Happy to Translate supports organisations and service providers to serve and provide information by overcoming language barriers. Its membership organisations are from varied aspects of services and differ in their practices. But they all want to be at the forefront of inclusive services and to ensure that they are there for everyone, regardless of language or cultural differences. In this paper we will try to demonstrate that the language communication barrier cannot be regarded in isolation when developing equality strategies, policies or practices.
When organisations are working on their Equality Strategy they ensure that equality legislation is at the heart of it and that they are meeting their public duty regulatory requirements. There is a tendency to become focused on the nine protected characteristics individually (Age, Disability, Gender Reassignment, Marriage and Civil Partnership, Pregnancy and Maternity, Race, Religion or Belief, Sex and Sexual Orientation) and develop actions to deliver each of them separately.
Organisations may set up sub-groups or have a different lead focused on a single characteristic but it is often the case that in slotting individuals into their protected characteristic we can overlook other barriers or problems, perhaps related to other characteristics, that are also impacting quality of life and which could be overcome by simple cross referencing.
One of the common barriers manifest across the protected characteristics is communication and it is important to take a holistic view of possible communication barriers when considering actions and practices to deliver on equality strategies. The wide range of organisations who are members of Happy to Translate demonstrates how all sorts of organisations value the importance of firstly removing communication barriers in order to optimise service delivery to customers. None of us fits into one single protected characteristic and this fact should be recognised when dealing with customers or providing information.
Language is often seen as part of the Race protected characteristic. The boundaries between the protected characteristics cannot be so stringent as to exclude people with a language barrier from other categories which may apply to them.
Organisations should look at people before placing them into specific categories, with the understanding that an older gay black man in a wheelchair with a language barrier should not be placed only in a race protected characteristic. A further example would be in the case of a pregnant Asian woman with a mental health condition reporting domestic abuse, who wishes her cultural and religious needs to be considered. She clearly falls into a number of protected characteristics and these must be considered when supporting her.
It is important that the protected characteristics are regarded through a lens of respect, communication and a desire to overcome the barriers they can face. People cannot be boxed into a single category or defined as belonging to one when we have a number of identities with which we wish to be identified. Defining individuals solely by the colour of their skin, disability type or sexual orientation can be discriminatory in itself.

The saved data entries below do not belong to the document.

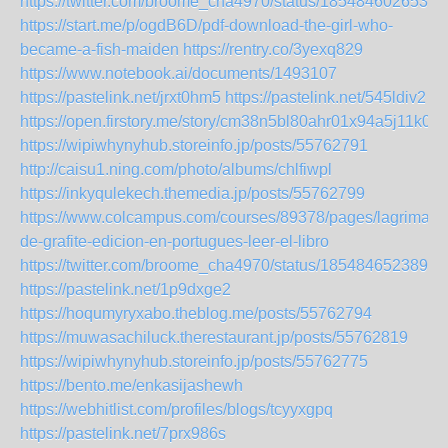
https://twitter.com/broome_cha4970/status/1854846026538
https://start.me/p/ogdB6D/pdf-download-the-girl-who-
became-a-fish-maiden
https://rentry.co/3yexq829
https://www.notebook.ai/documents/1493107
https://pastelink.net/jrxt0hm5
https://pastelink.net/545ldiv2
https://open.firstory.me/story/cm38n5bl80ahr01x94a5j11k0
https://wipiwhynyhub.storeinfo.jp/posts/55762791
http://caisu1.ning.com/photo/albums/chlfiwpl
https://inkyqulekech.themedia.jp/posts/55762799
https://www.colcampus.com/courses/89378/pages/lagrima-
de-grafite-edicion-en-portugues-leer-el-libro
https://twitter.com/broome_cha4970/status/1854846523894
https://pastelink.net/1p9dxge2
https://hoqumyryxabo.theblog.me/posts/55762794
https://muwasachiluck.therestaurant.jp/posts/55762819
https://wipiwhynyhub.storeinfo.jp/posts/55762775
https://bento.me/enkasijashewh
https://webhitlist.com/profiles/blogs/tcyyxgpq
https://pastelink.net/7prx986s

The need for effective communication both between service provider and user, and between the organisation sub-group leaders, is the common thread that must be woven into an approach to relating to all the characteristics, so that they can be pulled into a cohesive, manageable collective. It’s widely acknowledged that verbal communication is a part of effective communication. Add to that the complex layers of multicultural practices, attitudes and behaviour and you have a swathe of opportunities for misunderstanding, misinformation and omission.
Happy to Translate advocates the use of independent interpreters, who are not only fluent in the language and dialect of the service user, but who are also familiar with and have a fundamental understanding of their cultural background and understand the huge importance of confidentiality when people are from small communities.

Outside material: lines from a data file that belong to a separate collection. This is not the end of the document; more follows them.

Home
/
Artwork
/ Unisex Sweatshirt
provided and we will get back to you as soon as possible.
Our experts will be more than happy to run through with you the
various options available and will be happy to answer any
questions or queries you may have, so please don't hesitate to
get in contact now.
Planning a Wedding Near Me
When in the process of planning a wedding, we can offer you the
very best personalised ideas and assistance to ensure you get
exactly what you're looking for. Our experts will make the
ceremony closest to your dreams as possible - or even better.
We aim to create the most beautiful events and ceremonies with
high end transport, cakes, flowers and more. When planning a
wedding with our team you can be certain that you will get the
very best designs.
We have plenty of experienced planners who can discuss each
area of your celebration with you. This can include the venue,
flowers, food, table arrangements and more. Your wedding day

A person who has a language barrier faces what we would consider normal day-to-day tasks such as healthcare appointments or form-filling with trepidation. Consider then a person facing multiple barriers, for whom language is just one of them. As in the examples mentioned above, it is not inconceivable for a service user to be elderly, speak little to no English, who is living with a disability and in poverty due to no access to benefits or services. There are sadly many examples of individuals who fit into each of these protected characteristics who present themselves (or are referred) for help because they are suffering from physical, emotional or financial abuse - sometimes all of these at once.
It is time for us to commit to putting into practice a person-centred approach and to looking at individuals for their holistic needs with an open mind for delivering inclusive quality services.